Perilaku klien pengguna ganja dapat diketahui cirinya, antara lain perilaku sangat
gembira, mondar mandir tampak cemas, gerakan tidak terkoordinir, mengantuk, tampak lebih
bodoh karena gangguan proses kognitif, serta perilaku tampak kecemasan. Sedangkan perilaku
klien pengguna alkohol yaitu sikap bermusuhan, kadang-kadang bersikap murung, berdiam diri
(depresi), suara keras, bicara cadel dan kacau, agresif, minum alkohol tanpa kenal waktu,
koordinasi motorik terganggu akibat cenderung mendapat kecelakaan. Kemudian perilaku
pasien pengguna opioida ialah terkantuk-kantuk, bicara cadel, koordinasi motorik terganggu,
acuh terhadap lingkungan, kurang perhatian, perilaku manipulatif untuk mendapatkan zat
adiktif. Perilaku klien pengguna kokain/amfetamin/ekstasi antara lain hiperaktif, euforia, elasi
sampai agitasi, iritabilitas perilaku curiga, kewaspadaan yang berlebihan, semangat kerja
meningkat, serta perilaku tampak gembira. Perilaku klien pengguna halusinogen adalah
tingkah laku yang tak dapat diramalkan, tingkah laku merusak diri sendiri, halusinasi dan ilusi,
distorsi waktu dan jarak, sikap merasa diri besar, dan depersonalisasi pengalaman yang
ghaib/ajaib.
Mekanisme koping klien yang mengalami kecanduan penyalahgunaan zat adiktif
adalah suatu representasi dari mekanisme pertahanan diri yang tidak sukses dan tingkah laku
adaptif yang tidak adekuat atau tidak berkembang. Mekanisme yang biasa digunakan pada
penyalahgunaan zat adiktif umumnya adalah denial dari masalah, proyeksi untuk melepaskan
diri dari tanggung jawab dan rasionalisasi.

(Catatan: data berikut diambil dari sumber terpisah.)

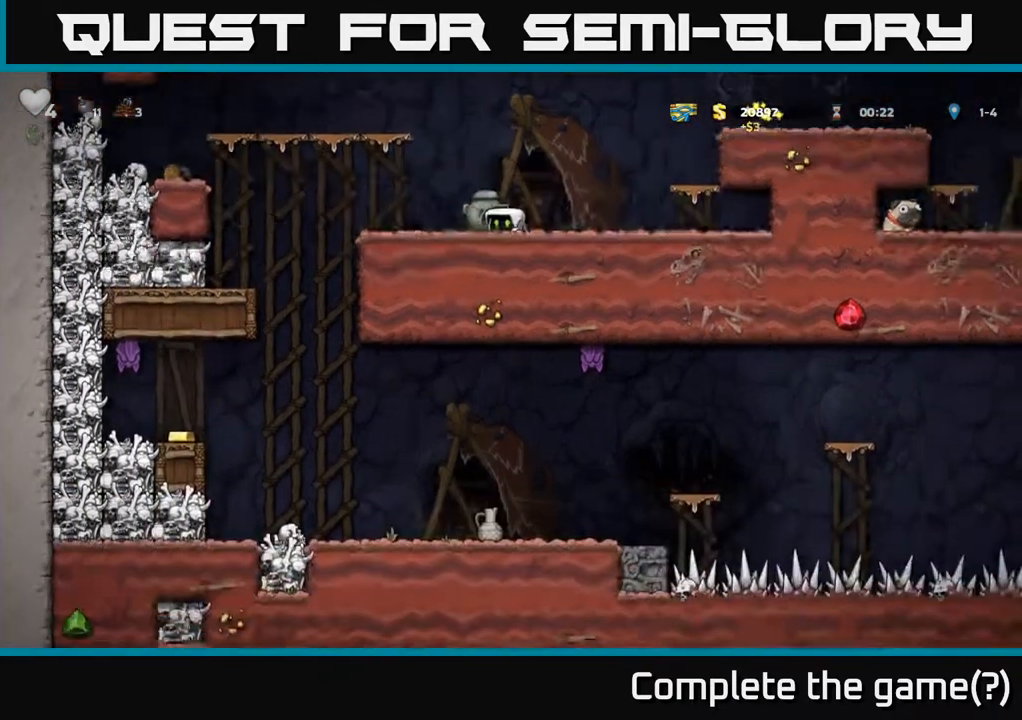
{"buttons": ["A", "DPAD_RIGHT"], "left_stick": "center", "right_stick": "center", "events": [[333, "DPAD_DOWN", "up"], [333, "DPAD_RIGHT", "down"], [433, "A", "down"]]}
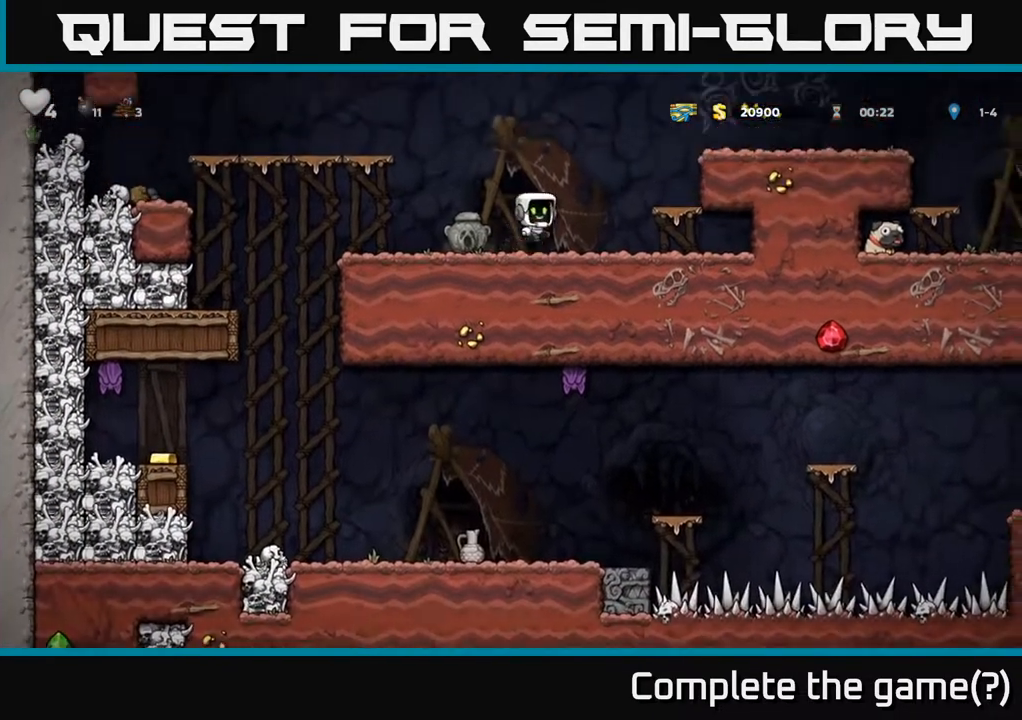
{"buttons": ["A", "DPAD_RIGHT"], "left_stick": "center", "right_stick": "center", "events": [[150, "A", "up"], [367, "A", "down"]]}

Diagnosa keperawatan pada klien dengan kecanduan NAPZA antara lain masalah
keperawatan sehubungan dengan gangguan penggunaan zat adiktif terutama masalah gangguan
proses pikir, gangguan persepsi sensori (visual, pendengaran, rasa, raba, penciuman), gangguan
konsep diri (HDR). Beberapa diagnosa yang muncul menurut NANDA adalah gangguan
persepsi sensori pada penggunaan halusinogen, gangguan hubungan sosial manipulatif,
gangguan konsep diri (HDR), tidak mampu mengenal kualitas yang positif dari diri sendiri,
gangguan pemusatan perhatian, partisipasi keluarga yang kurang dalam program pengobatan
pasien serta menolak mengikuti aktivitas program.